Deep Skin Moisturizing

  When it comes to skin care, moisturising is usually one of the more popular, and though it’s hard to believe more controversial topics. Some experts swear by moisturising as the best way to keep your skin youthful and healthy while others feel a bit more suspicious of its benefits. Since my grandma lived to 94 years of age with beautiful skin and touted the benefits of moisturising for years, I tend to lean towards giving it a go. For many, moisturising on a daily basis is already a daily part of their skin care regime while others are just jumping on the bandwagon for the first time.

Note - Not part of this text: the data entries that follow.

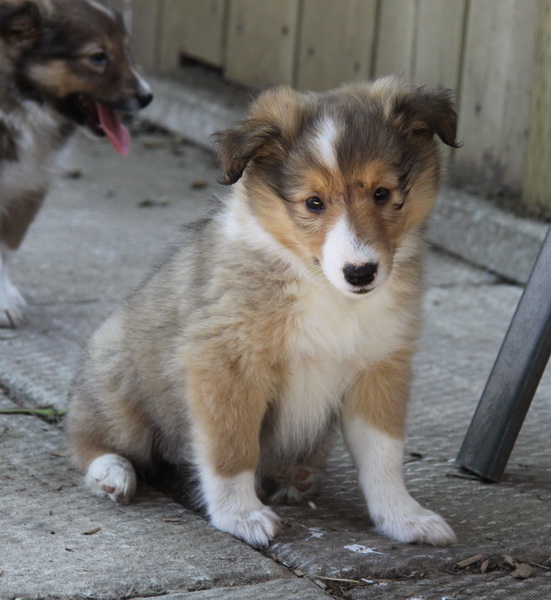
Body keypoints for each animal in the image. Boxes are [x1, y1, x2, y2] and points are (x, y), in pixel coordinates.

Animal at [0, 0, 152, 327]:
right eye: (98, 57)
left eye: (126, 50)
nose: (148, 96)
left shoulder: (28, 184)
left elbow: (6, 248)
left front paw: (4, 298)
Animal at [67, 76, 459, 548]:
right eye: (313, 203)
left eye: (382, 194)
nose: (361, 272)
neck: (321, 287)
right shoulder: (225, 363)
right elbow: (232, 447)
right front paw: (240, 515)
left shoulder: (380, 365)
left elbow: (383, 455)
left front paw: (403, 517)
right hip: (116, 380)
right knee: (89, 438)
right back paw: (112, 473)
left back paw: (298, 476)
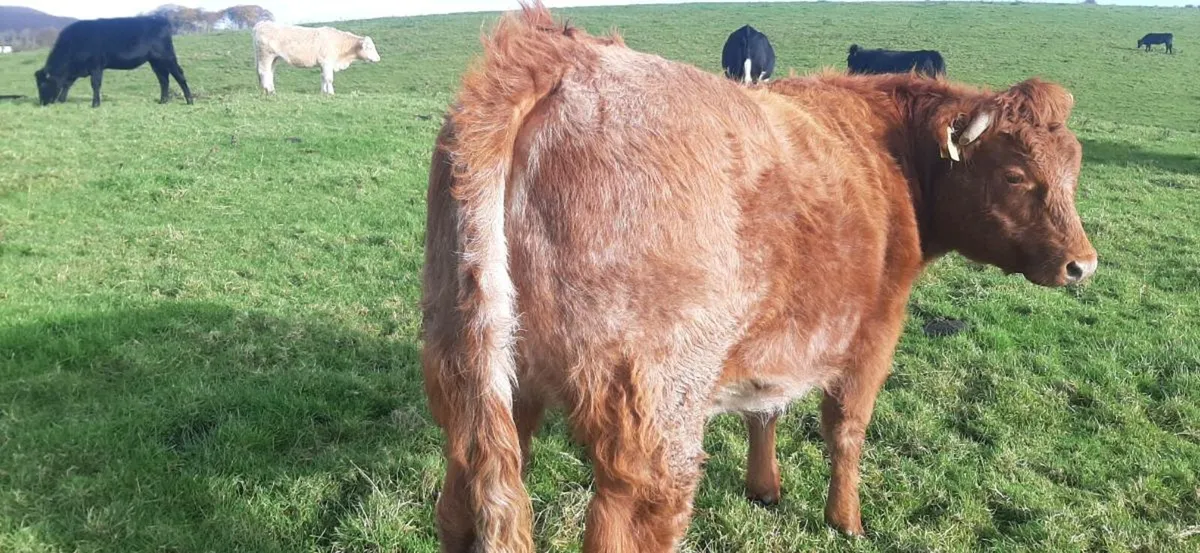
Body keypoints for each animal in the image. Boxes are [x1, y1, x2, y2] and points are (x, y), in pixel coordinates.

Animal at [34, 16, 193, 107]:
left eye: (42, 84)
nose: (42, 103)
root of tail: (160, 20)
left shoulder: (96, 66)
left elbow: (95, 84)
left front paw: (95, 104)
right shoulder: (76, 70)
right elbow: (67, 83)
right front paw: (62, 99)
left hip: (167, 57)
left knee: (179, 75)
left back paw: (189, 100)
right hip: (156, 61)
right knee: (163, 79)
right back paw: (163, 101)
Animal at [252, 21, 380, 95]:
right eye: (370, 47)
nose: (378, 58)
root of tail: (262, 24)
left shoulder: (323, 65)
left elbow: (323, 77)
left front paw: (323, 92)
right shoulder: (327, 62)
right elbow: (329, 79)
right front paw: (331, 93)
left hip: (273, 58)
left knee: (269, 73)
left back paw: (270, 90)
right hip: (265, 55)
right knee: (264, 72)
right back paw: (269, 90)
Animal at [422, 4, 1097, 552]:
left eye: (1074, 168)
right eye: (1015, 174)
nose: (1082, 264)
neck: (889, 155)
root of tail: (556, 53)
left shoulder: (777, 335)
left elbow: (763, 409)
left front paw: (764, 486)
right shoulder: (874, 331)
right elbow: (846, 430)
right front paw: (846, 521)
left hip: (480, 385)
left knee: (460, 505)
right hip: (650, 422)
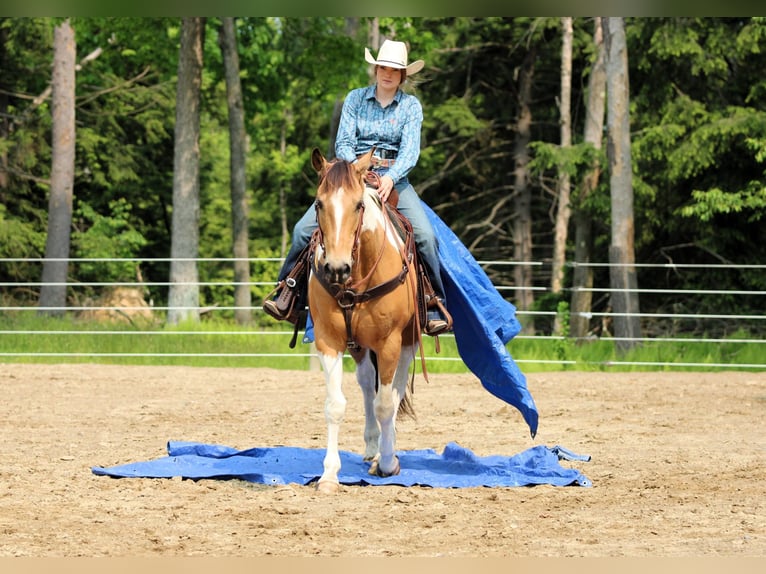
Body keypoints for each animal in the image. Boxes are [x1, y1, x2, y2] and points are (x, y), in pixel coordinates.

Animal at [308, 147, 421, 494]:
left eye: (359, 205)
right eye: (318, 204)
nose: (336, 268)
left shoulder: (390, 344)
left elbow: (386, 403)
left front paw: (387, 464)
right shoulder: (328, 341)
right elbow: (335, 405)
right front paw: (329, 475)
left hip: (407, 343)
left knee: (393, 392)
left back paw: (385, 451)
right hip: (359, 346)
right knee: (367, 382)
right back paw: (372, 445)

Regardless of where you fall, deep skin moisturising is a cost effective and simple way to take hold of the hands of time and rein it in.

 First, let’s discuss why your skin needs to be moisturised in the first place. Your skin needs water and oil to carry out its natural healing process. The dehydrated skin has a decreased ability to do that. Although not directly responsible for wrinkles, fine lines, and the more serious risks, such as skin cancer, dry skin is a contributing factor. Since dehydrated skin is less likely to heal itself, it is harder for your skin to recover from the negative effects of the sun and the natural ageing process. For these reasons, it seems obvious that moisture is an important part of skin care and moisturising your skin would be beneficial.

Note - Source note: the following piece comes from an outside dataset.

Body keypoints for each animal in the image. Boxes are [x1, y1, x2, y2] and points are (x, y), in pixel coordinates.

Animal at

Once you have decided to moisturise, next you’ll need to know just how to go about it. There are a large variety of moisturising products on the market today that claim to be the ultimate choice in a sea of options. With all these choices it can be difficult to decide what works best for you. Some of the easier, more natural remedies for dry skin are protecting it from the sun, drinking plenty of water, and eating a well-balanced diet high in fibre. Avoid alcohol, smoking, and caffeine. This alone will increase your skin’s moisture content without actually applying anything to it.

For some, though, an application of some type of moisturiser is necessary. You want your moisturiser to contain not only moisturising ingredients but protective elements as well. Look for products that include in their ingredients including collagen, herbs like Gotu Kola, Flame of Forest, and Sensitive Plant, as well as biological oils. Although moisturising your skin in most cases is beneficial, if you suffer from acne or particularly sensitive skin, you will need to use a moisturiser that is low in oils and allergen free.

The most effective time to apply a skin moisturiser is directly after showering or bathing. While the skin is saturated, the moisturiser will help to lock in the water and keep your skin moist longer.